WORK INSTRUCTION: Repeat every record word for word and omit the images.

DATA FOR REVIEW:

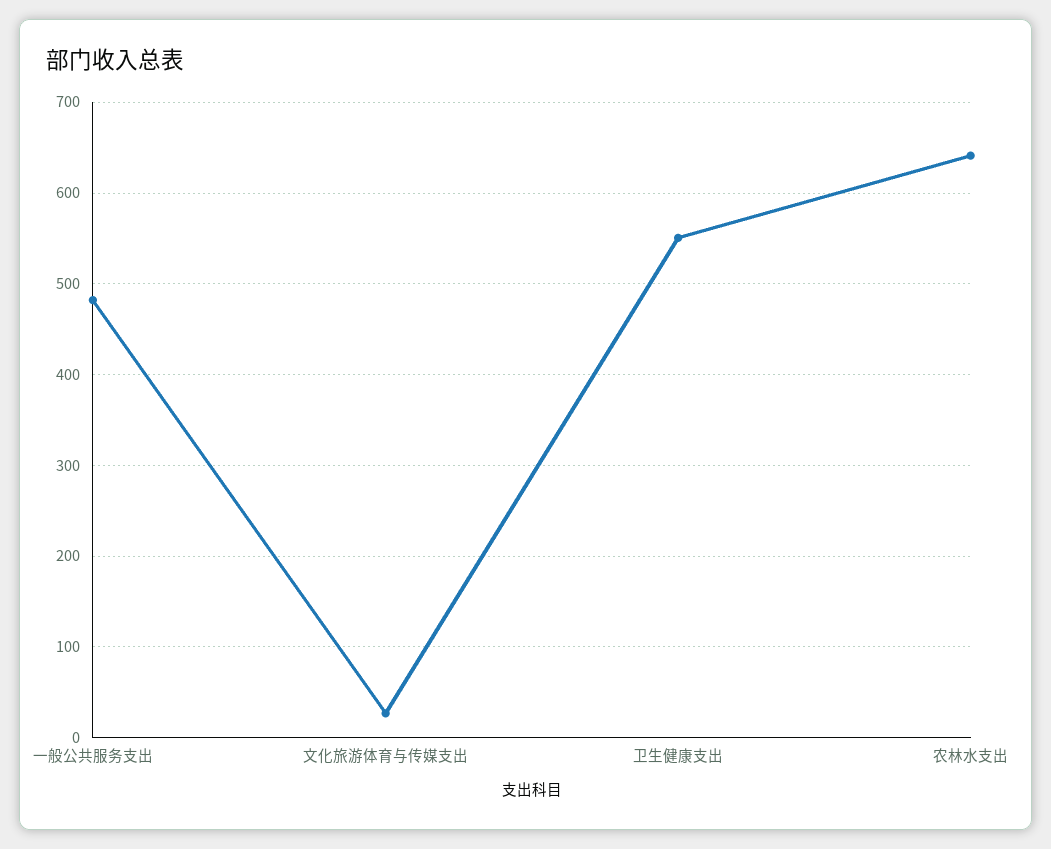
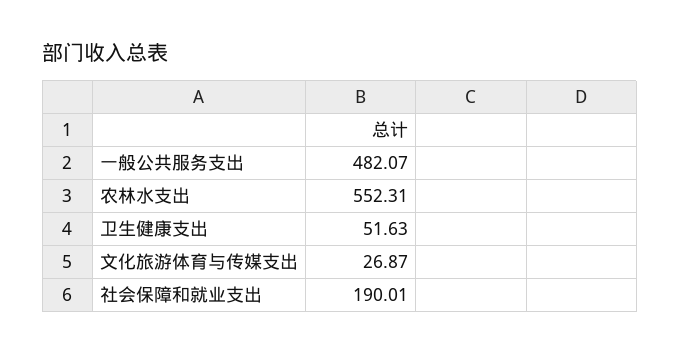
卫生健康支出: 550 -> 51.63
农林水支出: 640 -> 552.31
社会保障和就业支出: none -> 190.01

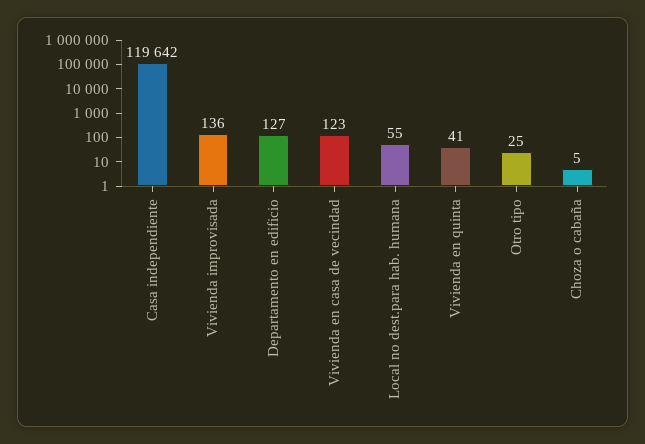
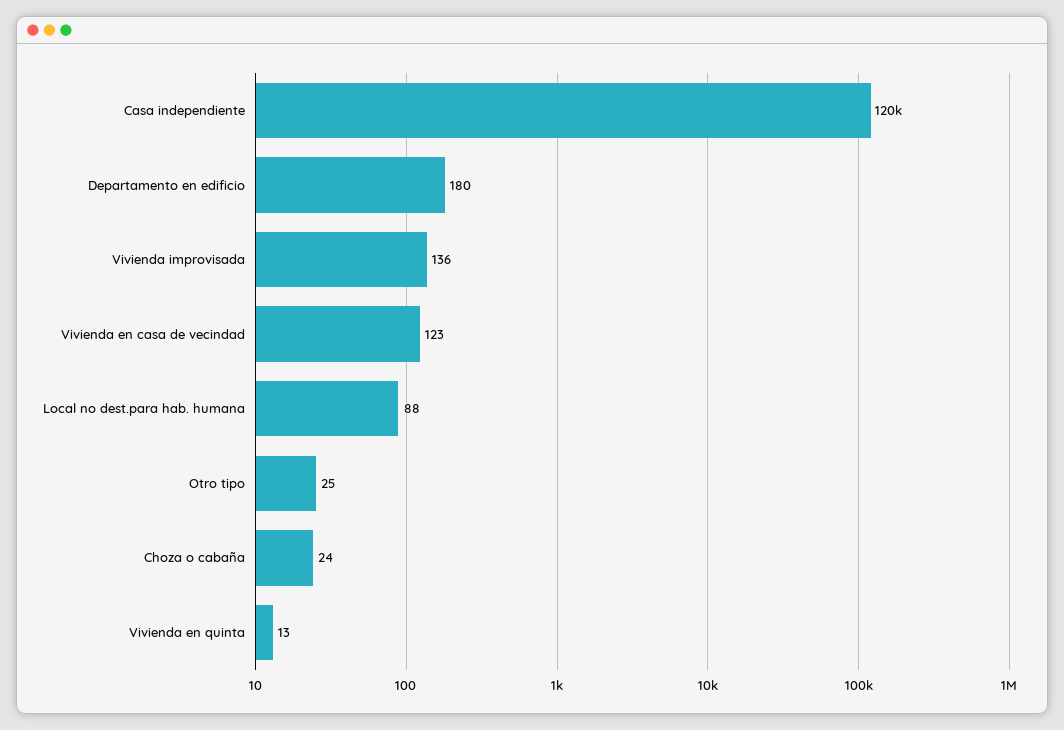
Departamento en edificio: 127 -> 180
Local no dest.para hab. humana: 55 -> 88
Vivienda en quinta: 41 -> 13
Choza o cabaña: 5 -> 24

REPLY:
卫生健康支出: 550 -> 51.63
农林水支出: 640 -> 552.31
社会保障和就业支出: none -> 190.01

Departamento en edificio: 127 -> 180
Local no dest.para hab. humana: 55 -> 88
Vivienda en quinta: 41 -> 13
Choza o cabaña: 5 -> 24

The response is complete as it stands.